§ **Leestekst**
--------------------
29 Iedereen, die op die dag geen boete doet, zal van zijn volk worden afgesneden.
For enhver som ikke faster den dag, skal utryddes av sitt folk.
30 Iedereen, die op die dag enige arbeid verricht, zal Ik uit zijn volk verdelgen;
Og enhver som gjør noget arbeid den dag, han skal utryddes av sitt folk.
31 ge moet u van alle arbeid onthouden. Dit is een eeuwig geldende wet voor al uw geslachten, waar ge ook woont.
Intet arbeid må I gjøre den dag; det skal være en evig lov for eder, fra slekt til slekt, hvor I så bor.
32 Het moet een grote sabbat voor u zijn, waarop ge boete moet doen; van de avond van de negende dag der maand tot de volgende avond moet ge uw rustdag vieren.
En høihellig sabbat skal den være for eder, og I skal faste; på den niende dag i måneden om aftenen, fra den aften til den næste, skal I holde eders sabbatshvile.
33 Jahweh sprak tot Moses.
Og Herren talte til Moses og sa:
34 Zeg aan de Israëlieten: Op de vijftiende dag van de zevende maand begint het loofhuttenfeest, zeven dagen lang, ter ere van Jahweh.
Tal til Israels barn og si: På den femtende dag i denne samme syvende måned skal løvsalenes fest holdes for Herren, og den skal vare syv dager.
35 Op de eerste dag moet een godsdienstige bijeenkomst worden gehouden, en moogt ge geen slafelijk werk verrichten.
På den første dag skal det være en hellig sammenkomst; I skal ikke gjøre nogen arbeidsgjerning.
36 Zeven dagen lang moet ge Jahweh een vuuroffer opdragen. Op de achtste dag moet ge een godsdienstige bijeenkomst houden, en een vuuroffer opdragen ter ere van Jahweh. Het is een hoogtij, waarop ge geen slafelijk werk moogt verrichten.
I syv dager skal I ofre ildoffer til Herren; på den åttende dag skal I holde en hellig sammenkomst og ofre ildoffer til Herren; det er en festsammenkomst; I skal ikke gjøre nogen arbeidsgjerning.
37 Dit zijn de feesten van Jahweh, waarop gij godsdienstige bijeenkomsten moet houden, en aan Jahweh vuuroffers opdragen: brand en spijsoffers, slacht en plengoffers, zoals het voor iedere dag is bepaald;
Dette er Herrens høitider; dem skal I utrope som hellige sammenkomster, og på dem skal I ofre Herren ildoffer, brennoffer og matoffer, slaktoffer og drikkoffer, hver dag det som hører dagen til,
38 onverminderd de sabbatdagen van Jahweh, en behalve uw gaven en al uw gelofte en vrijwillige offers, die ge aan Jahweh wilt schenken.
foruten Herrens sabbater og foruten eders gaver og foruten alle eders lovede offer og foruten alle eders frivillige offer som I gir Herren.
--------------------
§ **Aangeleverde gegevens**

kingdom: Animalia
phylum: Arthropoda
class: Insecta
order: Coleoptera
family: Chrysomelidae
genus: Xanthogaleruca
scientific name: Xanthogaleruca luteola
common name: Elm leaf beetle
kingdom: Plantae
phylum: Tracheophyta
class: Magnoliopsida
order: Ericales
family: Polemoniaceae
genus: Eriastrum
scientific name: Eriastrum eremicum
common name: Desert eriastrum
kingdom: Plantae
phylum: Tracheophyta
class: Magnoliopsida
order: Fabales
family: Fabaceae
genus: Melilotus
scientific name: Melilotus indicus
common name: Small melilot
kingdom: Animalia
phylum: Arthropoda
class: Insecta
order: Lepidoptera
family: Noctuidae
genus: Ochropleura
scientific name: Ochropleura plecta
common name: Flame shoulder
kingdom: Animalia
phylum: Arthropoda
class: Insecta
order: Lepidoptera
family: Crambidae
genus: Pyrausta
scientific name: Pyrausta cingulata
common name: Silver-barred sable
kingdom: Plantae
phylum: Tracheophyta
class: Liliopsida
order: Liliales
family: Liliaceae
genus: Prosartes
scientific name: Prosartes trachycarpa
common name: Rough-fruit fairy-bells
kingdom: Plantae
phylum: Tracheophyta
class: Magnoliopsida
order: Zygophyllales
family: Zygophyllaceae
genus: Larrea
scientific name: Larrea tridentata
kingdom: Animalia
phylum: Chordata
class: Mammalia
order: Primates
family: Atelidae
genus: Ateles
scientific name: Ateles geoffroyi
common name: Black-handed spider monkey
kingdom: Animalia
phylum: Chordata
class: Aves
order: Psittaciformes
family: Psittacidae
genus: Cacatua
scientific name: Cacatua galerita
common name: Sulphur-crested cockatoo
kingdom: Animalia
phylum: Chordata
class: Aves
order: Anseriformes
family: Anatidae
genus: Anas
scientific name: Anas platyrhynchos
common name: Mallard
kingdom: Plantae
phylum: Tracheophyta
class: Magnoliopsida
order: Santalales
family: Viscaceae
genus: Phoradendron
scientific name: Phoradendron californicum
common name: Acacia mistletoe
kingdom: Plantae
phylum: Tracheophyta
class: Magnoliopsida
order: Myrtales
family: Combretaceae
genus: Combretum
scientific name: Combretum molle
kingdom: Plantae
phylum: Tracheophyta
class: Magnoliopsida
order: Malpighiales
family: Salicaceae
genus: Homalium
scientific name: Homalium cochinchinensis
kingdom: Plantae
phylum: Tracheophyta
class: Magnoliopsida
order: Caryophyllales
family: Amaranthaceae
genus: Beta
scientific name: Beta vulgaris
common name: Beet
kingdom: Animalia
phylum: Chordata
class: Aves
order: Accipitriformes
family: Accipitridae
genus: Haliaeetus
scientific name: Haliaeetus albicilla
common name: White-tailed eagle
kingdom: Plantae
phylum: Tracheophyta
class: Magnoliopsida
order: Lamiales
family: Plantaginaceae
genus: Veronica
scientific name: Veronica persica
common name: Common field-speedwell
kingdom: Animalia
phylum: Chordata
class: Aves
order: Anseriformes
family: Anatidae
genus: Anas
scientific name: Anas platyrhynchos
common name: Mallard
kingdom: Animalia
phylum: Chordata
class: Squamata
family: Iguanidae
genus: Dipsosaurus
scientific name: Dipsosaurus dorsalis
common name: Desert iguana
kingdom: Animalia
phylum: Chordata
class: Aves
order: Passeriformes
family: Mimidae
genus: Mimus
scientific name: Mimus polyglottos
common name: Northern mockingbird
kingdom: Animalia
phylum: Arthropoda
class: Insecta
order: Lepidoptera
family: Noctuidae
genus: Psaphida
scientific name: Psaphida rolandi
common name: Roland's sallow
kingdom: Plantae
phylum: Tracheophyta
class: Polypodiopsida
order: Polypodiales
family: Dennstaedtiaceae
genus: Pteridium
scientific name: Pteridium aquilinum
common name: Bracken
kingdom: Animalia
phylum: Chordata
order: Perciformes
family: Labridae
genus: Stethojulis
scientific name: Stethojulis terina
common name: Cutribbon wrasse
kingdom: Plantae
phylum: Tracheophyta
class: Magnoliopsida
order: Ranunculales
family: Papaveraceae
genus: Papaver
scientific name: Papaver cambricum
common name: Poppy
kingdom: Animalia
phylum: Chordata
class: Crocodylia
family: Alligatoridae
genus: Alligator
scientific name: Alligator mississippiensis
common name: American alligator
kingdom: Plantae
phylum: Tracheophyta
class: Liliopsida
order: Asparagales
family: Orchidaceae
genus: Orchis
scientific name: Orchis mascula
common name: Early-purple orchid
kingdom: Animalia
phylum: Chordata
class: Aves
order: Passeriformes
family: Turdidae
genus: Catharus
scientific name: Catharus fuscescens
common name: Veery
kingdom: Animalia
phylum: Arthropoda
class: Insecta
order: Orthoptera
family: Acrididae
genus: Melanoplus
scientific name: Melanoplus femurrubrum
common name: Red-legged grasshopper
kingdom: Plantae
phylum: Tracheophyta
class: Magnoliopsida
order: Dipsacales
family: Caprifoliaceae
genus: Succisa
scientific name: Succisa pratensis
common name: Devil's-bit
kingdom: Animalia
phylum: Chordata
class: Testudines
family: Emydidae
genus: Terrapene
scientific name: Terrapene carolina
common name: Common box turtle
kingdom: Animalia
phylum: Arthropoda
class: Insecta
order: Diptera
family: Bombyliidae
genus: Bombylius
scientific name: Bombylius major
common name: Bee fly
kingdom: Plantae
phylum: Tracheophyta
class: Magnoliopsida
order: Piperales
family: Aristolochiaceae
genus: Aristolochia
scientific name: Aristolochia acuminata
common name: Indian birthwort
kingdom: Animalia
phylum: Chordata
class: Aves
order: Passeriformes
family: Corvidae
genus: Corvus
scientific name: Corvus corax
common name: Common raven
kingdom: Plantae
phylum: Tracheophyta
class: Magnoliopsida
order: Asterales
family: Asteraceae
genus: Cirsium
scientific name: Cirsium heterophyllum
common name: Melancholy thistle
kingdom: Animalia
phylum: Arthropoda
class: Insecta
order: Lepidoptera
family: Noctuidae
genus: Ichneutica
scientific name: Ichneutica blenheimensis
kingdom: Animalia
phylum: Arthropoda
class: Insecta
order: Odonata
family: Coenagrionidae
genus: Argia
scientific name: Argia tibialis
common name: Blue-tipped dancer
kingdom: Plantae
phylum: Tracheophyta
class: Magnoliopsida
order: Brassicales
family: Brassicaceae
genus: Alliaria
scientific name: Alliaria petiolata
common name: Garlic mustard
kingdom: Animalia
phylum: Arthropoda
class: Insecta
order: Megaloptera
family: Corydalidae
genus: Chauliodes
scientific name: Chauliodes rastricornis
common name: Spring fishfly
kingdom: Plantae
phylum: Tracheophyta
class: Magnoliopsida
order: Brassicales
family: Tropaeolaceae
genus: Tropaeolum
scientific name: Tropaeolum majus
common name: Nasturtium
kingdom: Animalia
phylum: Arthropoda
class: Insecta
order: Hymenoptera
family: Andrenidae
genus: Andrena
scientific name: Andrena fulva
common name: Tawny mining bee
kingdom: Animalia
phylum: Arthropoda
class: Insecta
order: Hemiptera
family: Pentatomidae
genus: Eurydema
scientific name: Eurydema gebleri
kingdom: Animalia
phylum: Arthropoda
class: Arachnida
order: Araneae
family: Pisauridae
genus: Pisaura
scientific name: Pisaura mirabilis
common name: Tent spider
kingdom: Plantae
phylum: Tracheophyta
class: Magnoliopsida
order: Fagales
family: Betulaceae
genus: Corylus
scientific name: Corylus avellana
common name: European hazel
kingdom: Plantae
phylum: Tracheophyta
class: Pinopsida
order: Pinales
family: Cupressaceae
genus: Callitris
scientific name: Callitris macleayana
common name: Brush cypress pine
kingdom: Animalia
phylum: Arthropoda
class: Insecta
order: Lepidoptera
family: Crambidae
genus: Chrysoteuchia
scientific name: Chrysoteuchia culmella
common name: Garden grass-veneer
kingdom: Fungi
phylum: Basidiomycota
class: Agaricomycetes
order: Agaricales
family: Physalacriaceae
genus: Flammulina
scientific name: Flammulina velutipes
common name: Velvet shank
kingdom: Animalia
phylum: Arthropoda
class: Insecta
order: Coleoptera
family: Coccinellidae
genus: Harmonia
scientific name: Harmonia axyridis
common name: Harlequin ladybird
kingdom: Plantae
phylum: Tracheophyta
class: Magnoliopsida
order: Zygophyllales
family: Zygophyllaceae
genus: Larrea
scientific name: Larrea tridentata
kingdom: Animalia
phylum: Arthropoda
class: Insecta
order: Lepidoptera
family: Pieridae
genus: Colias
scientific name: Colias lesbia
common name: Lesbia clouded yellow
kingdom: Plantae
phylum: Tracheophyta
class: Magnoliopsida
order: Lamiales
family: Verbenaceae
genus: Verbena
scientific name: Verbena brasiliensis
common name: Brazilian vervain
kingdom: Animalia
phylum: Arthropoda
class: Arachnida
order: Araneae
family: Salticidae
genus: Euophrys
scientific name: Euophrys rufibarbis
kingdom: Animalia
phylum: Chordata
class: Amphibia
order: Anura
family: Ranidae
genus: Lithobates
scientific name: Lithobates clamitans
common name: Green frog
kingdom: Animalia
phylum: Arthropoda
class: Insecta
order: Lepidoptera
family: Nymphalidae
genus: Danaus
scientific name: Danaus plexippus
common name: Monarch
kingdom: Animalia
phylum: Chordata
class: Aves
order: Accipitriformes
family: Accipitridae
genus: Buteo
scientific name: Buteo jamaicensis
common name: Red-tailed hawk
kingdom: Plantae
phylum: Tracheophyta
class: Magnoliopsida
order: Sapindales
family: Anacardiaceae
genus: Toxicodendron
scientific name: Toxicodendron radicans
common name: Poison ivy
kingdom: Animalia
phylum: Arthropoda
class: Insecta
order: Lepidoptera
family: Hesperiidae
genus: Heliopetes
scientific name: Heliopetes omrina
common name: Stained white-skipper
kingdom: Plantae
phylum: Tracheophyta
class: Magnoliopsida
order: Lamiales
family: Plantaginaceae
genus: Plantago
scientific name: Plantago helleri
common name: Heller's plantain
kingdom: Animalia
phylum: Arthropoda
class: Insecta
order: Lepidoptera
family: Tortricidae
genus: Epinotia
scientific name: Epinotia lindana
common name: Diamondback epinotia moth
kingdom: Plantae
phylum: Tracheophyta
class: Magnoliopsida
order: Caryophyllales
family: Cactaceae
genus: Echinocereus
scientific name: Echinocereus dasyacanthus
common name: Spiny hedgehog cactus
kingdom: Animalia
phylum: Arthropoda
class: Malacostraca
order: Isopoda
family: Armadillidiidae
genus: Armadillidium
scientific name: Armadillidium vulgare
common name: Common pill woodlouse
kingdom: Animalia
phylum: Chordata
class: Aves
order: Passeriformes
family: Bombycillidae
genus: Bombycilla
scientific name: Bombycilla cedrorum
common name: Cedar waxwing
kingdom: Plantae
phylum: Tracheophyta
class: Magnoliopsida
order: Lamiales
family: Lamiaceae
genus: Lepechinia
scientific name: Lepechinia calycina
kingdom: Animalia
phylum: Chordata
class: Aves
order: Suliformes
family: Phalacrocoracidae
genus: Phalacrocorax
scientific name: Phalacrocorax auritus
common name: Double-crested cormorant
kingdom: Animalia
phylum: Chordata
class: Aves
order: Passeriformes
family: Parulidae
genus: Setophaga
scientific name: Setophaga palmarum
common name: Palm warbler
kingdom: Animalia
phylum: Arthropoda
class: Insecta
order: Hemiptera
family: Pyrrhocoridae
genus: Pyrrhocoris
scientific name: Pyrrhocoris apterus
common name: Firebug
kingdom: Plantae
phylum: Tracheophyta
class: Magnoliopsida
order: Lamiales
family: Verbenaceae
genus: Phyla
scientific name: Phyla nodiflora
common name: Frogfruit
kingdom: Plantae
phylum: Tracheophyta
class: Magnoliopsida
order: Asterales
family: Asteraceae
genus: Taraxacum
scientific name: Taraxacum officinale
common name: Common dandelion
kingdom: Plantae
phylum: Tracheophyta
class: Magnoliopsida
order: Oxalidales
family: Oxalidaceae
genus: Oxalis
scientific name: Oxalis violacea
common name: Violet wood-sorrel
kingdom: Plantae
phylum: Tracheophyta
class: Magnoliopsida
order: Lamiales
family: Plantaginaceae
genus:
--------------------
§ **Vragen**
• a. Op welke dag van de zevende maand begint volgens de Nederlandse regels van de leestekst het loofhuttenfeest?
• b. Som alle soorten offers op die de leestekst in het Nederlands noemt direct na de woorden "aan Jahweh vuuroffers opdragen:".
De items vormen afzonderlijk materiaal en staan los van de leestekst.

§ **Antwoorden**
• a. Op de vijftiende dag van de zevende maand.

• b. Brandoffers, spijsoffers, slachtoffers en plengoffers.